Contact Us

Opponent of Iraq Kurd leader sole candidate in presidential vote

AFP WORLD
Published October 03,2017
Subscribe

An ex-minister in Iraq's first post-invasion government will be the sole candidate for the presidency of the country's autonomous Kurdish region in a November election, an official said on Tuesday.

Mohammad Tofiq Rahim, 64, a staunch opponent of current Kurdish leader Massud Barzani who has repeatedly said he will not stand again for the post, was the only person to put forward his candidacy, the autonomous region's electoral chief said.

"By the deadline for candidates on Tuesday, we had received all the documents necessary for Mohammad Tofiq Rahim to be a candidate for the presidency of Kurdistan. He is the only person to have declared himself a candidate," electoral commission head Yari Hadji Omar told AFP by telephone from the regional capital Arbil.

The Kurdish region, which last week voted overwhelmingly in favour of independence in a referendum rejected both by Baghdad and by Iraq's neighbours Turkey and Iran, will hold presidential and legislative elections on November 1.

The electoral commission has approved 21 lists of candidates for the legislative vote.

Despite repeatedly saying he would not stand for re-election, Barzani has also been seen as reluctant to cede power.

Rahim, a former member of the Kurdish peshmerga security forces, is a member of Goran, a party strongly opposed to Barzani.

The most recent presidential vote in the autonomous Kurdish region was in 2009.

Originally, a presidential term of office was four years, but in 2013 parliament extended it by two years.

A general election was held in September 2013, but Kurdish parliamentary activity has been frozen since November 2015, enabling Barzani to remain in power.

Rahim has opposed Barzani's mandate being extended.

"The commission must now examine the documents and accept his candidacy," Hadji Omar said of Rahim.

In September 2003, Rahim became industry minister in the first Iraqi cabinet that followed the US-led invasion of Iraq and overthrow of Saddam Hussein.

The September 25 referendum on Kurdish independence, a Barzani initiative, returned a resounding 92.73 percent "yes" result.

- REGIONAL TENSIONS -
But it also provoked a resounding "no" from Baghdad, Tehran and Ankara and sent regional tensions soaring.

Barzani's successor will have a heavy and urgent workload in the wake of the referendum result.

On Monday, Iraq and Iran -- previously sworn enemies that fought a devastating eight-year war in the 1980s -- staged joint military manoeuvres just across the border from Iraqi Kurdistan in Iran.

Iraq, Iran and Turkey all have sizeable Kurdish minorities and have taken measures to isolate Iraqi Kurdistan, including suspending international flights to and from its two main airports.

Iran has also slapped an indefinite ban on the transport of oil and energy products to and from Iraq's Kurdish region.

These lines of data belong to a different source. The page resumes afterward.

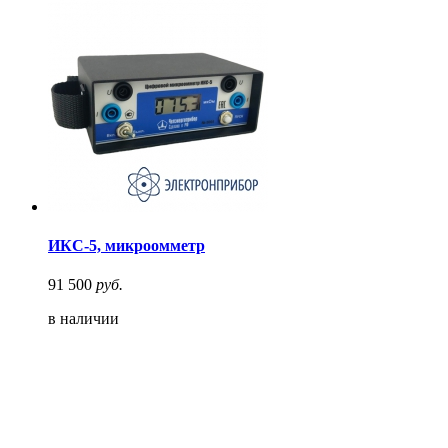
ИКС-5, микроомметр
91 500
руб.
в наличии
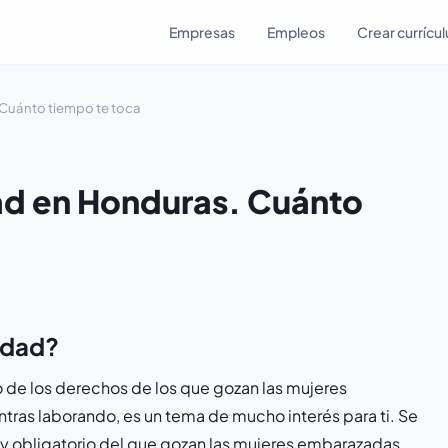
Empresas
Empleos
Crear currícu
 Cuánto tiempo te toca
ad en Honduras. Cuánto
idad?
 de los derechos de los que gozan las mujeres
tras laborando, es un tema de mucho interés para ti. Se
y obligatorio del que gozan las mujeres embarazadas.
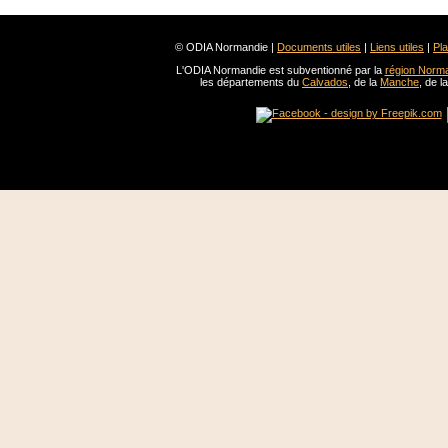
© ODIA Normandie |
Documents utiles
|
Liens utiles
|
Pla
L'ODIA Normandie est subventionné par la
région Norm
les départements du
Calvados
, de la
Manche
, de l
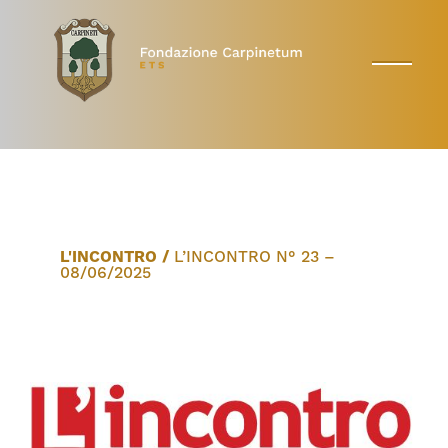
L'INCONTRO
/
L’INCONTRO N° 23 –
08/06/2025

Officially comprising Arbil, Dohuk and Sulaimaniyah provinces, Iraqi Kurdistan also claims other territory including oil-rich Kirkuk province -- a dispute that is a major source of contention with Baghdad.

Tuesday's electoral commission announcement that only Rahim had registered to stand in the presidential election came shortly before the announcement of the death in Germany aged 83 of charismatic Kurdish leader Jalal Talabani, a former president of Iraq.

On Sunday, the Kurdish region replaced the referendum council with a body dubbed the Political Directorate of Kurdistan, seen by Barzani opponents as a way of him retaining control.

The new body includes members of the two main traditional parties, Barzani's Kurdistan Democratic Party (KDP) and Talabani's Patriotic Union of Kurdistan (PUK).

But it has been criticised including by Talabani's widow Hero Ibrahim Ahmed, a PUK leader.

She has called it "a gross error" and compared it to Saddam's Revolution Command Council, the real decision-making body under the dictator while the government had no role.